B. Integrate material human capital management risks into risk management

  • Companies should identify and incorporate material human capital management risks in a robust and integrated risk management framework. This should include appropriate processes for prioritising, mitigating, monitoring and reporting on these risks and, where relevant, clearly defined targets and timelines.
  • Companies should integrate diversity, equity and inclusion and health and safety systematically into risk management frameworks to ensure equitable treatment and mitigation of risks in their operations and relevant parts of the value chain.
  • Companies should have and be open about systems to actively monitor and manage pay equity, including clear definitions and indicators of pay equity and relevant metrics and targets used to measure progress.
  • When considering or utilising new technologies or alternative workforce models, companies should be particularly aware of related risks and take steps to address these risks.
Companies should integrate diversity, equity and inclusion and health and safety systematically into risk management frameworks.

C. Disclose material information related to human capital management

  • Companies should report publicly on their human capital management strategies, policies, processes and risks in a manner appropriate to their business model and operational context. Reporting should be aligned with emerging best practices and international standards, such as SASB/ISSB and GRI, as well as relevant regional disclosure frameworks.
  • Company reporting should provide sufficient context to enable investors to assess companies’ investments, opportunities and risks related to human capital management. Reporting should cover both direct employees and other categories of workers, such as those in the supply chain and seasonal, part-time and temporary workers.
  • Companies should disclose core information on their workforce, such as numbers of workers, total cost of workforce, turnover, and diversity data, as well as relevant industry-specific metrics. Reporting on diversity-related measures should be disaggregated by appropriate gender or minority groups and employee categories.
  • Companies should be transparent about how they measure the effectiveness of their human capital management strategies. Where appropriate, reporting should use metrics that enable year-on-year comparison and assessment of performance against targets and action plans.
Companies should report publicly on their human capital management strategies, policies, processes and risks in a manner appropriate to their business model and operational context.
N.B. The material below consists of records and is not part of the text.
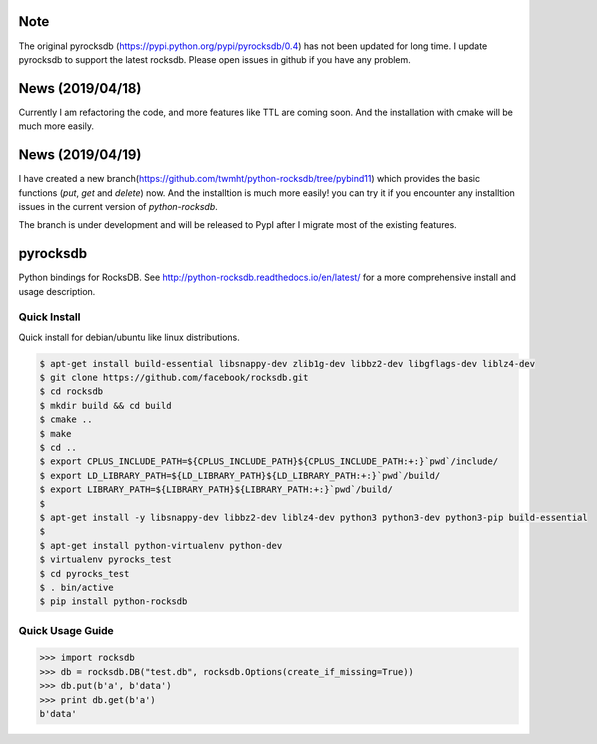 |conda-badge|

.. |conda-badge| image:: https://anaconda.org/conda-forge/python-rocksdb/badges/installer/conda.svg
   :target: https://anaconda.org/conda-forge/python-rocksdb

Note
=========
The original pyrocksdb (https://pypi.python.org/pypi/pyrocksdb/0.4) has not been updated for long time. I update pyrocksdb to support the latest rocksdb. Please open issues in github if you have any problem.

News (2019/04/18)
=========
Currently I am refactoring the code, and more features like TTL are coming soon. And the installation with cmake will be much more easily. 

News (2019/04/19)
=========
I have created a new branch(https://github.com/twmht/python-rocksdb/tree/pybind11) which provides the basic functions (`put`, `get` and `delete`) now. And the installtion is much more easily!  you can try it if you encounter any installtion issues in the current version of `python-rocksdb`.

The branch is under development and will be released to PypI after I migrate most of the existing features.

pyrocksdb
=========

Python bindings for RocksDB.
See http://python-rocksdb.readthedocs.io/en/latest/ for a more comprehensive install and usage description.


Quick Install
-------------

Quick install for debian/ubuntu like linux distributions.

.. code-block:: bash

    $ apt-get install build-essential libsnappy-dev zlib1g-dev libbz2-dev libgflags-dev liblz4-dev
    $ git clone https://github.com/facebook/rocksdb.git
    $ cd rocksdb
    $ mkdir build && cd build
    $ cmake ..
    $ make
    $ cd ..
    $ export CPLUS_INCLUDE_PATH=${CPLUS_INCLUDE_PATH}${CPLUS_INCLUDE_PATH:+:}`pwd`/include/
    $ export LD_LIBRARY_PATH=${LD_LIBRARY_PATH}${LD_LIBRARY_PATH:+:}`pwd`/build/
    $ export LIBRARY_PATH=${LIBRARY_PATH}${LIBRARY_PATH:+:}`pwd`/build/
    $
    $ apt-get install -y libsnappy-dev libbz2-dev liblz4-dev python3 python3-dev python3-pip build-essential
    $
    $ apt-get install python-virtualenv python-dev
    $ virtualenv pyrocks_test
    $ cd pyrocks_test
    $ . bin/active
    $ pip install python-rocksdb


Quick Usage Guide
-----------------

.. code-block:: pycon

    >>> import rocksdb
    >>> db = rocksdb.DB("test.db", rocksdb.Options(create_if_missing=True))
    >>> db.put(b'a', b'data')
    >>> print db.get(b'a')
    b'data'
D. Engage responsibly and transparently

  • Companies should engage with workers and their representatives, such as trade unions, health and safety representatives and employee resource groups, as part of their human capital management, including in the development and implementation of policies and practices. They should be transparent about their approaches in this regard.
  • Companies should facilitate appropriate channels for worker voice and engagement to strengthen productivity, labour relations, company culture and organisational improvement.
  • Companies should have grievance and whistle-blowing mechanisms that enable follow-up of complaints without fear of retaliation. Where appropriate, they should take steps to address inherent barriers to proper representation and access to worker voice channels and grievance mechanisms for women and minority groups.
  • Companies should engage responsibly with policy makers and regulators and be transparent about their engagements.
Companies should engage with workers and their representatives.